-- Material shown follows --
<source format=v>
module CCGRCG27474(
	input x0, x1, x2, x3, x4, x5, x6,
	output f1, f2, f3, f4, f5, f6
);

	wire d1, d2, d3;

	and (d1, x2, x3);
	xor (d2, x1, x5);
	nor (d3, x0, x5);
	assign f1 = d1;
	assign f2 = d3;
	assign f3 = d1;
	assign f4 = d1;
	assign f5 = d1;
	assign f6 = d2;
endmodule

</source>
-- Material shown concluded --
-- Material shown follows --
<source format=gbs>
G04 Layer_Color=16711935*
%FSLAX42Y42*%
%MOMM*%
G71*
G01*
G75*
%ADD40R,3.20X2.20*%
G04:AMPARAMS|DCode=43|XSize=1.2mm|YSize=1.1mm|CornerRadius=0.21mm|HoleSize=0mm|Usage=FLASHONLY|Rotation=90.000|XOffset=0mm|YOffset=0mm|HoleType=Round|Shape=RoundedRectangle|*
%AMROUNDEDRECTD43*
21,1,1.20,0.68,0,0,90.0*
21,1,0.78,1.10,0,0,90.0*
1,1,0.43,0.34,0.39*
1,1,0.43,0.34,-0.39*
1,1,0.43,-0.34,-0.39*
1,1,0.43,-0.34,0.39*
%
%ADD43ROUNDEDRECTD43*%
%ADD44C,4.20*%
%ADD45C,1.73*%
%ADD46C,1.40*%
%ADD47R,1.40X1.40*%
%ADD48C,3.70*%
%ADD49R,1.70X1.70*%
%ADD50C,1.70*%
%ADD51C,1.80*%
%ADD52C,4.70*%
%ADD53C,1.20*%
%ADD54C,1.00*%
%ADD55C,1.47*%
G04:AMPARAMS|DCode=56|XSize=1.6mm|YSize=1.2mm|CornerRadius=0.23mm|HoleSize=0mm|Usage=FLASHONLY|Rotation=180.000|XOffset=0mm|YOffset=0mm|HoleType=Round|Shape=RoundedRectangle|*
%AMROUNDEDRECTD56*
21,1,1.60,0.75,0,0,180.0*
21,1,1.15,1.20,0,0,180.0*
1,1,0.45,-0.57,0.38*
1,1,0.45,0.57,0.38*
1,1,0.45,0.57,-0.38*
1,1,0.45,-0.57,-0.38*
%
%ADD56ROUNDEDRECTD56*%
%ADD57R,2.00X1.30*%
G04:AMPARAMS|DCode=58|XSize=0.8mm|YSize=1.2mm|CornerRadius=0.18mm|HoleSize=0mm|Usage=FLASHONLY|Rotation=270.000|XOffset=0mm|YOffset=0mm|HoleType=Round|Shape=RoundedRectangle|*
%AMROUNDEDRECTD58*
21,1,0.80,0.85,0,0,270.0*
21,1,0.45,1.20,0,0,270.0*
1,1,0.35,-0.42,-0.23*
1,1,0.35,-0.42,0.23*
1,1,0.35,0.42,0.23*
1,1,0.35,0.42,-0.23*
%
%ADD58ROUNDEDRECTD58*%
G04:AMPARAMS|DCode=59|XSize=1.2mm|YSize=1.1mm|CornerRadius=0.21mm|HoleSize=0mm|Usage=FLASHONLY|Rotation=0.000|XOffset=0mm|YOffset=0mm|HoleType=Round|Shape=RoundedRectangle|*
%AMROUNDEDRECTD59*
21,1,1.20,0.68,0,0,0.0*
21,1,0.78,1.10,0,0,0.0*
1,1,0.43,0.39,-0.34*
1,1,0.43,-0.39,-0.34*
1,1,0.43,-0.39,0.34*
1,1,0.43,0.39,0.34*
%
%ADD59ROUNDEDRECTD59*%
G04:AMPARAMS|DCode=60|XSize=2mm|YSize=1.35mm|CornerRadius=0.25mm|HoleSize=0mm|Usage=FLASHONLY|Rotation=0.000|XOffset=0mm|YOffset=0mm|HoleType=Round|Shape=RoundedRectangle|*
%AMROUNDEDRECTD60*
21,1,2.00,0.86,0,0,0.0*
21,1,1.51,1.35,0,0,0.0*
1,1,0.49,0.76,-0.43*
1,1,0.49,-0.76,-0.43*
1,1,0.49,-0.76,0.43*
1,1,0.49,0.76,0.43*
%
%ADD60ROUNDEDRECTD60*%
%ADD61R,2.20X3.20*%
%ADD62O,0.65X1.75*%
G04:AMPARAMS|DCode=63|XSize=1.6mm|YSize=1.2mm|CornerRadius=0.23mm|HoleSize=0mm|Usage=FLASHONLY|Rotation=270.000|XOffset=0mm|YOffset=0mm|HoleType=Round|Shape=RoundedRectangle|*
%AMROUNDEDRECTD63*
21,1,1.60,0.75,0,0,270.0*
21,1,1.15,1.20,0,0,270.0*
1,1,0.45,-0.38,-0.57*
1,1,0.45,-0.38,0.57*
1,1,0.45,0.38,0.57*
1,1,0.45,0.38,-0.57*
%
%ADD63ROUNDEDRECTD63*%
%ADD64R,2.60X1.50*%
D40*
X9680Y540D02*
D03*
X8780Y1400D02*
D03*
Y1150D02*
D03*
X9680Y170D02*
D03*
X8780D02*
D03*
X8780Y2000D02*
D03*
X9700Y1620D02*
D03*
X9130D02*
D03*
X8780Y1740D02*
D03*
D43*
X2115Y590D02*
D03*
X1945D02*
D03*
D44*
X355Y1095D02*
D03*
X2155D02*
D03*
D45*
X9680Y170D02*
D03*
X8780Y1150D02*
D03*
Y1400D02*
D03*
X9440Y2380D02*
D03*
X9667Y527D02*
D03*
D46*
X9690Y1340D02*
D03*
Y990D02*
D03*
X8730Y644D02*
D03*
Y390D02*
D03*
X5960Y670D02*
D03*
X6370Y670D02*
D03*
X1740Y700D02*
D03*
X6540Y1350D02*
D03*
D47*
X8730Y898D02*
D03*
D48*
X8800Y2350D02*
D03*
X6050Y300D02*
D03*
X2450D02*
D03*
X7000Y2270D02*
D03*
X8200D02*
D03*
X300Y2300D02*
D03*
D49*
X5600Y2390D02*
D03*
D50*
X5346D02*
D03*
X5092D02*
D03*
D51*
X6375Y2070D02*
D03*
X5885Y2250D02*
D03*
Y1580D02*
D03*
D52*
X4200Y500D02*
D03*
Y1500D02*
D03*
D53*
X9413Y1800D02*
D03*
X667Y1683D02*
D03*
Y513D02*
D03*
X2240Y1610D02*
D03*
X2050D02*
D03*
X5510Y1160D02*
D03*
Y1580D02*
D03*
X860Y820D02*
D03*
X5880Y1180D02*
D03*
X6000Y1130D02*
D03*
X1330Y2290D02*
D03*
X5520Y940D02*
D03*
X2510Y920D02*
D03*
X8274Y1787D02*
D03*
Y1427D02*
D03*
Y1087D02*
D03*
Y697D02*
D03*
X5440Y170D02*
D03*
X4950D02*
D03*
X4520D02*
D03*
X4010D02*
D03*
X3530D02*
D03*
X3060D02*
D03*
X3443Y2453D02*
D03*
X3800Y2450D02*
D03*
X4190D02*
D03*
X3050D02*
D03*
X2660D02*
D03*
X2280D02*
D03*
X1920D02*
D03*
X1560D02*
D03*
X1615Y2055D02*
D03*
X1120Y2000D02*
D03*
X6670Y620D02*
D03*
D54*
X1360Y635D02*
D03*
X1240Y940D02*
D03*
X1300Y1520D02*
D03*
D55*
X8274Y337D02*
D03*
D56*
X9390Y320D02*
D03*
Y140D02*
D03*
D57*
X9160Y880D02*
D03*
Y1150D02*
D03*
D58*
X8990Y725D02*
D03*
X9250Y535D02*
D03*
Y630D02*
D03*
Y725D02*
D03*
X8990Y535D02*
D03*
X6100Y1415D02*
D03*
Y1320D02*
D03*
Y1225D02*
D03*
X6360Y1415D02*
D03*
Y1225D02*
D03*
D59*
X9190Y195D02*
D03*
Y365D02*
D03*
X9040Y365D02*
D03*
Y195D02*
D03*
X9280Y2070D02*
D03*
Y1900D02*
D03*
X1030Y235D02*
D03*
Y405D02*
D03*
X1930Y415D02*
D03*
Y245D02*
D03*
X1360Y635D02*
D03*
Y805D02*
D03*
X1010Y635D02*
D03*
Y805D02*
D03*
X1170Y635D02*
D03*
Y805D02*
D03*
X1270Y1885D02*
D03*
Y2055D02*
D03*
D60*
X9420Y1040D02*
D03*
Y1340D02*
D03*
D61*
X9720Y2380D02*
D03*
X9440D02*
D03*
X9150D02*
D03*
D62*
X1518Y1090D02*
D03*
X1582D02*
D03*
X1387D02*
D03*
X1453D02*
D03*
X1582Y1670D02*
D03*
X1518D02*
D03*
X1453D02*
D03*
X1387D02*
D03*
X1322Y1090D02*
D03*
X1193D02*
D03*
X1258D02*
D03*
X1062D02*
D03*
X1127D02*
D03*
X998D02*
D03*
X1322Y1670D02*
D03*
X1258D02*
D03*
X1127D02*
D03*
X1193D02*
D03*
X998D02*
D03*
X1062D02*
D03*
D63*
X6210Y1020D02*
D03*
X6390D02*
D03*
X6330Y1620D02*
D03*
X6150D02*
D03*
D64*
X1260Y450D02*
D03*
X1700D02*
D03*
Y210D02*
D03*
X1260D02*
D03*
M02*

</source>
-- Material shown concluded --
Exercise objective →
Scan the records above. Return every line with "Rotation" in it.

Output of the exercise →
G04:AMPARAMS|DCode=43|XSize=1.2mm|YSize=1.1mm|CornerRadius=0.21mm|HoleSize=0mm|Usage=FLASHONLY|Rotation=90.000|XOffset=0mm|YOffset=0mm|HoleType=Round|Shape=RoundedRectangle|*
G04:AMPARAMS|DCode=56|XSize=1.6mm|YSize=1.2mm|CornerRadius=0.23mm|HoleSize=0mm|Usage=FLASHONLY|Rotation=180.000|XOffset=0mm|YOffset=0mm|HoleType=Round|Shape=RoundedRectangle|*
G04:AMPARAMS|DCode=58|XSize=0.8mm|YSize=1.2mm|CornerRadius=0.18mm|HoleSize=0mm|Usage=FLASHONLY|Rotation=270.000|XOffset=0mm|YOffset=0mm|HoleType=Round|Shape=RoundedRectangle|*
G04:AMPARAMS|DCode=59|XSize=1.2mm|YSize=1.1mm|CornerRadius=0.21mm|HoleSize=0mm|Usage=FLASHONLY|Rotation=0.000|XOffset=0mm|YOffset=0mm|HoleType=Round|Shape=RoundedRectangle|*
G04:AMPARAMS|DCode=60|XSize=2mm|YSize=1.35mm|CornerRadius=0.25mm|HoleSize=0mm|Usage=FLASHONLY|Rotation=0.000|XOffset=0mm|YOffset=0mm|HoleType=Round|Shape=RoundedRectangle|*
G04:AMPARAMS|DCode=63|XSize=1.6mm|YSize=1.2mm|CornerRadius=0.23mm|HoleSize=0mm|Usage=FLASHONLY|Rotation=270.000|XOffset=0mm|YOffset=0mm|HoleType=Round|Shape=RoundedRectangle|*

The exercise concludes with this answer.